Family members felt the same way.

“You could feel the intensity kind of building, but it was pretty quiet until about six or seven (laps) to go,” Dave Beatty said of the family and friends in the stands. “Then a few people kind of started standing and we’re like ‘Hold on, you know, we’ve been through this before just two weeks ago.’”

“Oh my gosh, we were so stressed,” Linda Beatty said. “I usually leave before the end of the race because I get so nervous. I didn’t realize we were down to three laps until everyone around me started screaming.”

Here’s what drivers had to say about their race Sunday night.

Meanwhile, Ryan Blaney was trying to maintain his lead on William Byron with only two fresh tires while most of the field, including Byron, had gotten four tires on the last stop.

“Honestly I was starting to struggle a little bit with 10 to go,” Blaney said. “I had to push harder to keep my pace.
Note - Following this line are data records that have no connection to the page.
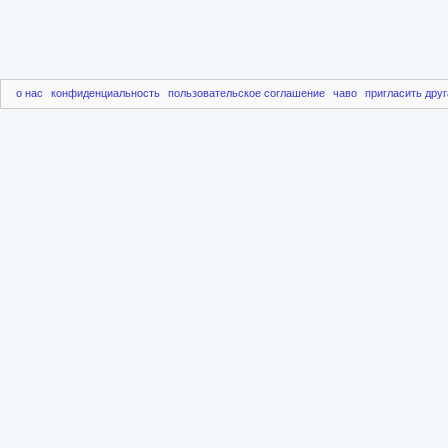
о нас
конфиденциальность
пользовательское соглашение
чаво
пригласить друг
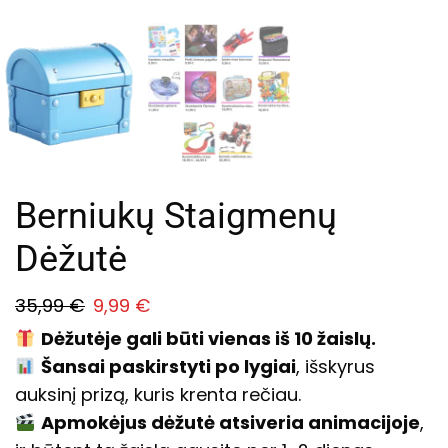
Berniukų Staigmenų
Dėžutė
35,99
€
9,99
€
Dėžutėje gali būti vienas iš 10 žaislų.
Šansai paskirstyti po lygiai
, išskyrus
auksinį prizą, kuris krenta rečiau.
Apmokėjus dėžutė atsiveria animacijoje
,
It was really working hard to keep the pace, keep the gap to Byron.”

By that time, Dave Blaney had walked down from the stands to be near the fence to watch his son head toward victory on Father’s Day.

After Blaney did his winner’s interview on the frontstretch, his dad climbed under the fence to hug him. Blaney celebrated with his mom through the fence.

After Blaney drove to Victory Lane, many members of his family came down the stands and crossed the track to witness the moment and create a special memory.

After the photos for sponsors were taken, many of Blaney’s family walked on to the stage with the trophy and waited for Blaney to finish his interviews. When he did, he joined them in a photo.

“I’ve been through that before, but a lot of them have never been to Victory Lane and get to experience that,” he told NBC Sports. “A lot of young cousins, young kids that are just in awe of it.

“I’ve always kind of taken that approach that even though it’s not my first time, it might be a lot of people’s first time doing this, being at a race or Victory Lane or something. When it’s family it makes it even better.

“It was cool to get a photo with the family there. We’ll be enjoying that one for a long time.”